I went back to the hotel and slept, soundly, in a real bed and air conditioning.
I decided that I needed a night in a hotel. There is camping on James Island State Park, which is just outside the city, but after the previous couple of nights, I wanted a real bed. The economy motels/hotels along route 17 into the city, where the cheapest hotels are to be found, were almost booked up. They also charged a lot. I ended up at a Hampton Inn and Suites, which charged as much for a room for one person as the others did (except Motel 6, which is in a league of its own, but that motel chain is the lowest of the low in more than just price). It was much nicer though. I definitely got more for more money, from a more comfortable bed, cleaner room, and free Wifi, to a nicer pool and breakfast. I decided to splurge and spend an extra night at the hotel and see more of Charleston and one of the plantations around it.
Charleston is an interesting city with a long history. I drove to the historic district and parked there. Since it was a Sunday, parking was free. I was near the Old Exchange and Provost Dungeon building, so I went inside. It was close to 4:00 p.m. by then, so I got in to the last tour through the dungeon part. The guide was dressed like Blackbeard, the pirate, whom he played in various other reenactments and parades. Blackbeard is part of the history of Charleston, though he was not captured and killed there (though Charleston leaders tried). The basement of the exchange includes part of the original half-moon battery from the original wall around old Charleston. Archaeological digs turned up that part of the wall under the exchange. The tour guide showed us part of it. We saw the walls where a large amount of gun powder was hidden from the British troops during the revolution, and staged figures that illustrate where Stede Bonnet, the 'gentleman pirate' and his men were imprisoned. Then we saw a section, also with mannequins, that showed where so many of the revolutionaries had been imprisoned there while the British held the city during the revolution. It was apparently a terrible imprisonment in incredibly close confines that must have smelled horrible. After the tour, I roamed around the upper floors, seeing the old building and many of the artifacts that were on display there, from articles of clothing that dated to the colonial period, to drawings and maps of the area and buildings up through the civil war. Then the exchange closed.

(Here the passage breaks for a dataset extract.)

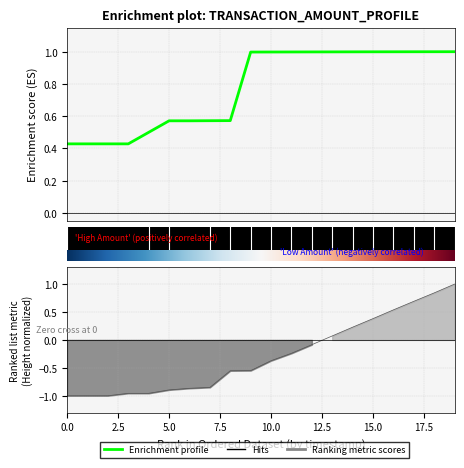

True or false: the data has more than 0 interior local peaks.

False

I wandered around the historic district looking at the old houses and buildings, including an old Huguenot church that is still in use. I also wandered along the park by the waterfront, which was very nice with fountains, green grass, park benches, and shady trees. I could see the grand Revenal bridge from there, along with the many boats using the harbor. I ate dinner at a the Griffon Pub, which had one dollar bills with names and message on them pasted all over the walls, beams, ceiling, and really anything that was a permanent surface. The bar served some good, local brews. It had a good black bean burger as an alternative for vegetarians (which I am - it is hard to get vegetarian food in the South, I have discovered.) I then drove back to the hotel, but first drove by the Citadel, which is on the other side of the city. It didn't look like much. (See photo, above.) It is the setting for Pat Conroy's book, The Lords of Discipline.
I went back to the hotel and slept, soundly, in a real bed and air conditioning.